Wetting of droplet on substrate surface

Dear Axel,

Thank you very much for your reply.

I show my .in file as follws.


there is no additional information and insight in this file. all that i wrote in my previous e-mail still applies.
everything else matter of best practices in MD simulations and choices that you have to make (and possibly defend or justify when publishing your results).

if you pay attention to what i wrote then you should notice that i didn’t say that a small droplet size would be unphysical, but rather that it is quite “physical” (or not unphysical) that such small droplets behave differently than macroscopic drops, that is are more mobile. if there is a common theme in nanotechnology it is that behavior at the nanoscale can be quite different. this kind of system is not a new object to study, so it should be easy to find plenty of publications describing such kind of simulations and what kind of behavior for what size of droplets (and force field parameters) to expect. what my personal opinions and preferences are is in this context is irrelevant.



Hi Yongji,

Maybe this paper can be useful for your simulation set up (https://pubs.acs.org/doi/abs/10.1021/la304645w).
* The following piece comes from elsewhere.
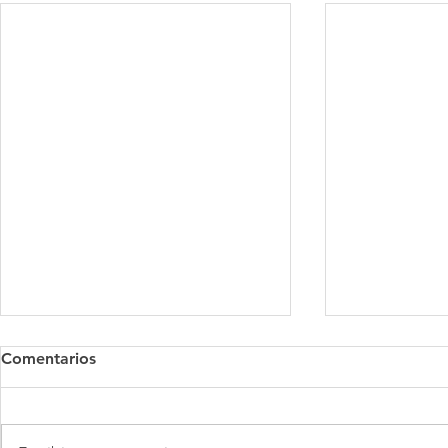
Comentarios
Are you represent a cylindrical droplet or spherical?

In my simulation of the wetting process, the water droplets formed are “stables”, i.e., the contact angle reaches an equilibrium value and oscillates. Could be that the interaction substrate-liquid parameters are stronger, this implies that adsorption energies are higher than cohesive energies and the liquid molecules trend to form a liquid film instead of a droplet. I suggest you review carefully the parameters used for similar systems in the literature.